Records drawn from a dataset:
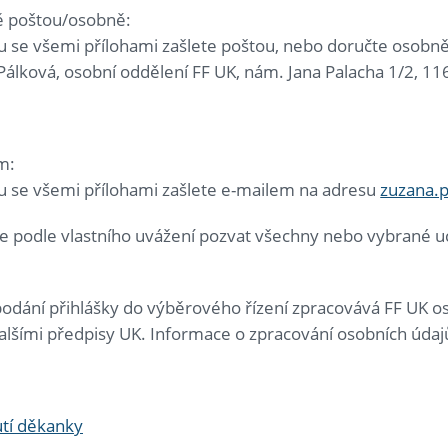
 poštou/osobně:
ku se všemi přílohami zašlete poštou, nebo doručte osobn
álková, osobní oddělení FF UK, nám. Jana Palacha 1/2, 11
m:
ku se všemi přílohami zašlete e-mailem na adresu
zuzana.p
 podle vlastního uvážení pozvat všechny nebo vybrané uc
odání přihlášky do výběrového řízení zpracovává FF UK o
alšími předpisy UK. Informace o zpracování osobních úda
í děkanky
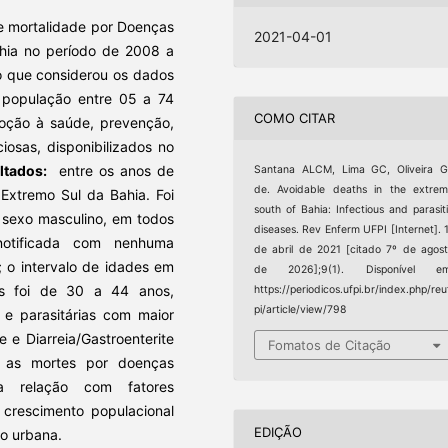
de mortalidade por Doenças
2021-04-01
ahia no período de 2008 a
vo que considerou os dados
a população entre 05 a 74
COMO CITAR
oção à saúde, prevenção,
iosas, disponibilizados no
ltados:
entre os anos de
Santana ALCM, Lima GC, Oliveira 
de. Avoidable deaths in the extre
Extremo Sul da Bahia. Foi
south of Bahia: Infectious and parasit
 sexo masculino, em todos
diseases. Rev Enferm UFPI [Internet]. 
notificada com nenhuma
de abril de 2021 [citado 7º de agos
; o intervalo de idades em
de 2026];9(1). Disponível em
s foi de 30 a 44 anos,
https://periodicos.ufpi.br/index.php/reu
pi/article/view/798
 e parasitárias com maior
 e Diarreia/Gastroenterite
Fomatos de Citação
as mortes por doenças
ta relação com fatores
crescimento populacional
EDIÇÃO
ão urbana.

---

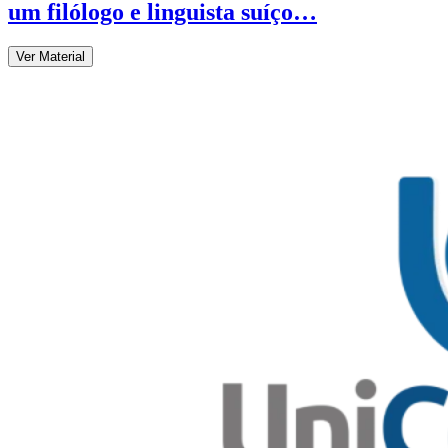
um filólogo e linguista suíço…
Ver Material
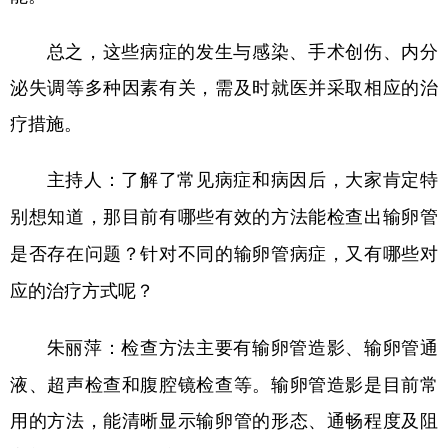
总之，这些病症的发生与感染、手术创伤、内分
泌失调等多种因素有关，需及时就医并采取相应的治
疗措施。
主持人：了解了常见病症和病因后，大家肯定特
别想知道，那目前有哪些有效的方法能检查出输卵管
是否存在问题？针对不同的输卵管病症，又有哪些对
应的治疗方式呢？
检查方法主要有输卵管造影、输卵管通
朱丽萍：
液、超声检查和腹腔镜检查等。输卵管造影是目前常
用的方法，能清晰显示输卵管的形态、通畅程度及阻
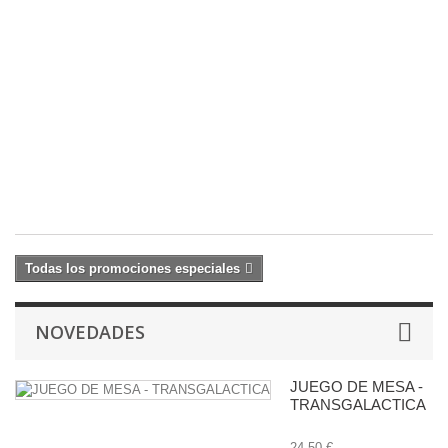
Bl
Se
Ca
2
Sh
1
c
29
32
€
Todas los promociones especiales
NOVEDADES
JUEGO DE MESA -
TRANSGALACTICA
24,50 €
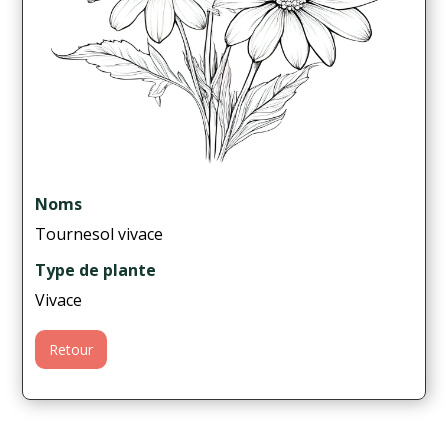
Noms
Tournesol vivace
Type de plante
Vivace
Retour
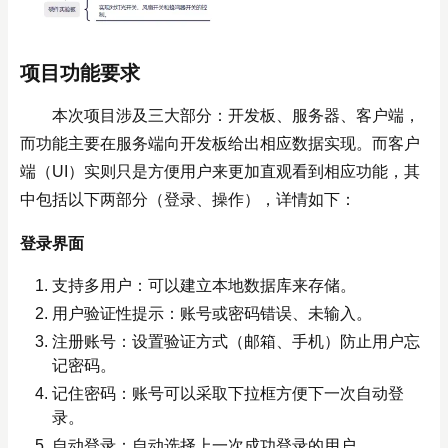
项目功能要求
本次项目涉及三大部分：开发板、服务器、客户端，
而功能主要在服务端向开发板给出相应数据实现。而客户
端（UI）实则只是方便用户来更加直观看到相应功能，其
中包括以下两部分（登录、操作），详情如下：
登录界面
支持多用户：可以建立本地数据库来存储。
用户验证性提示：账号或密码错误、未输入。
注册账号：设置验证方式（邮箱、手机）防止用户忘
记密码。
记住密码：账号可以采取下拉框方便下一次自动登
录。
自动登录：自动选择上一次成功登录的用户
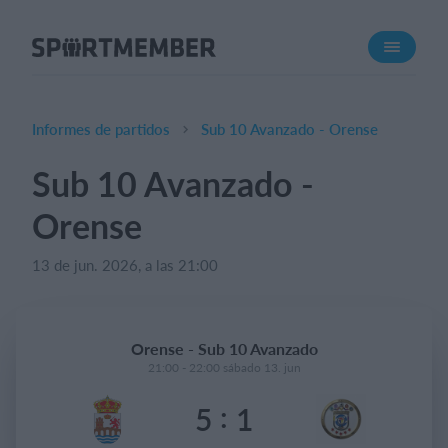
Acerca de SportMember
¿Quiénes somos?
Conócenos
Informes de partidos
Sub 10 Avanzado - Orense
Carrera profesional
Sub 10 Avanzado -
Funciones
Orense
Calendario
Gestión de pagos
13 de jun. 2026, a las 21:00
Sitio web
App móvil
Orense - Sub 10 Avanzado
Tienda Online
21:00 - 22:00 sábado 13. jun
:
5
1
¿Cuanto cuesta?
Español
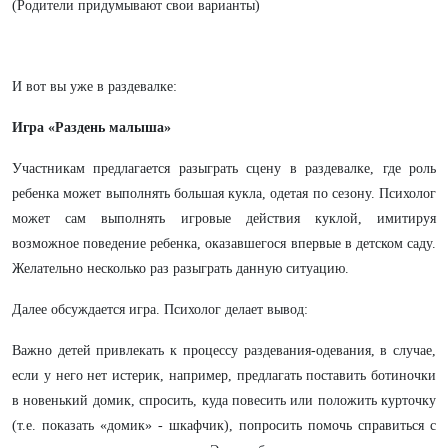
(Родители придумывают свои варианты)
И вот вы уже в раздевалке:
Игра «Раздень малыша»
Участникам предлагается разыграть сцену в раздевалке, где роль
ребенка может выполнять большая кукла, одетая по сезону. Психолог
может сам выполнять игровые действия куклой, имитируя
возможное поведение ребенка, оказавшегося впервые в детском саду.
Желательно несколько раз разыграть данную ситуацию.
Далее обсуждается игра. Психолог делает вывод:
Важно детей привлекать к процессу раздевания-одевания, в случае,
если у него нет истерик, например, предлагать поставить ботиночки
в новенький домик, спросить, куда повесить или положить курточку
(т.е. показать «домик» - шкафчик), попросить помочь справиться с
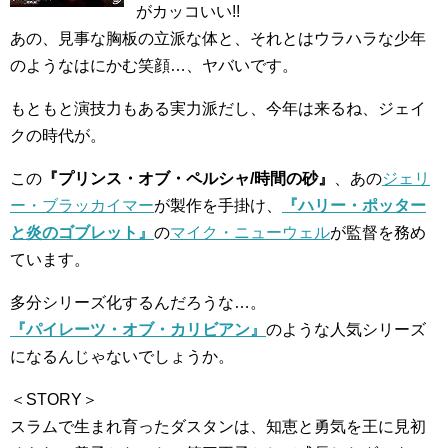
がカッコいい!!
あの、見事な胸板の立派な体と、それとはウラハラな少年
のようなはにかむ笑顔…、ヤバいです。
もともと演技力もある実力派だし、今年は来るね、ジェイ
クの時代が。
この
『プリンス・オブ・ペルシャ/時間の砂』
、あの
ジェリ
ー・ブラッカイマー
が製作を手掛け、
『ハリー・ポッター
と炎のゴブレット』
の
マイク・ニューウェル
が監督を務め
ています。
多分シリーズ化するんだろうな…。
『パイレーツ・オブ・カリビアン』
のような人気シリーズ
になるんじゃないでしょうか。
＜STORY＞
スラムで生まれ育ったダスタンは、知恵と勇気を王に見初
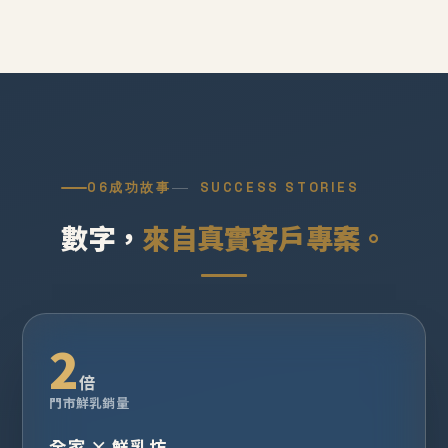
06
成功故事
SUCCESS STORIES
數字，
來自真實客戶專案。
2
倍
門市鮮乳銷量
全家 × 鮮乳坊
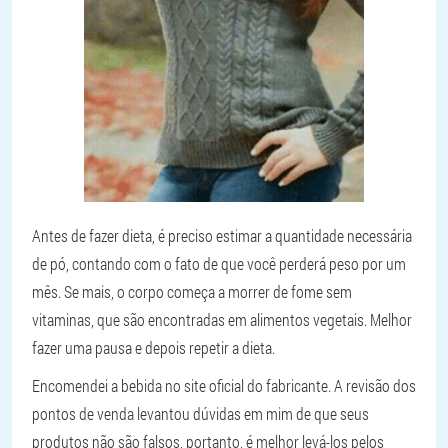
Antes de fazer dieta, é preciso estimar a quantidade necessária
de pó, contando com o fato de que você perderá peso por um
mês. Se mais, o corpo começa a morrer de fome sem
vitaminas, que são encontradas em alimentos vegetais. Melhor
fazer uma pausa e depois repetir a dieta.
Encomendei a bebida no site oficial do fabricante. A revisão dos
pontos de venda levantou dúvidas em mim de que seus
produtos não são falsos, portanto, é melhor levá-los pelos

Work to complete » Give the total number of lines in the entries that contain the word "zašlete", with no other words.

Solution below » 2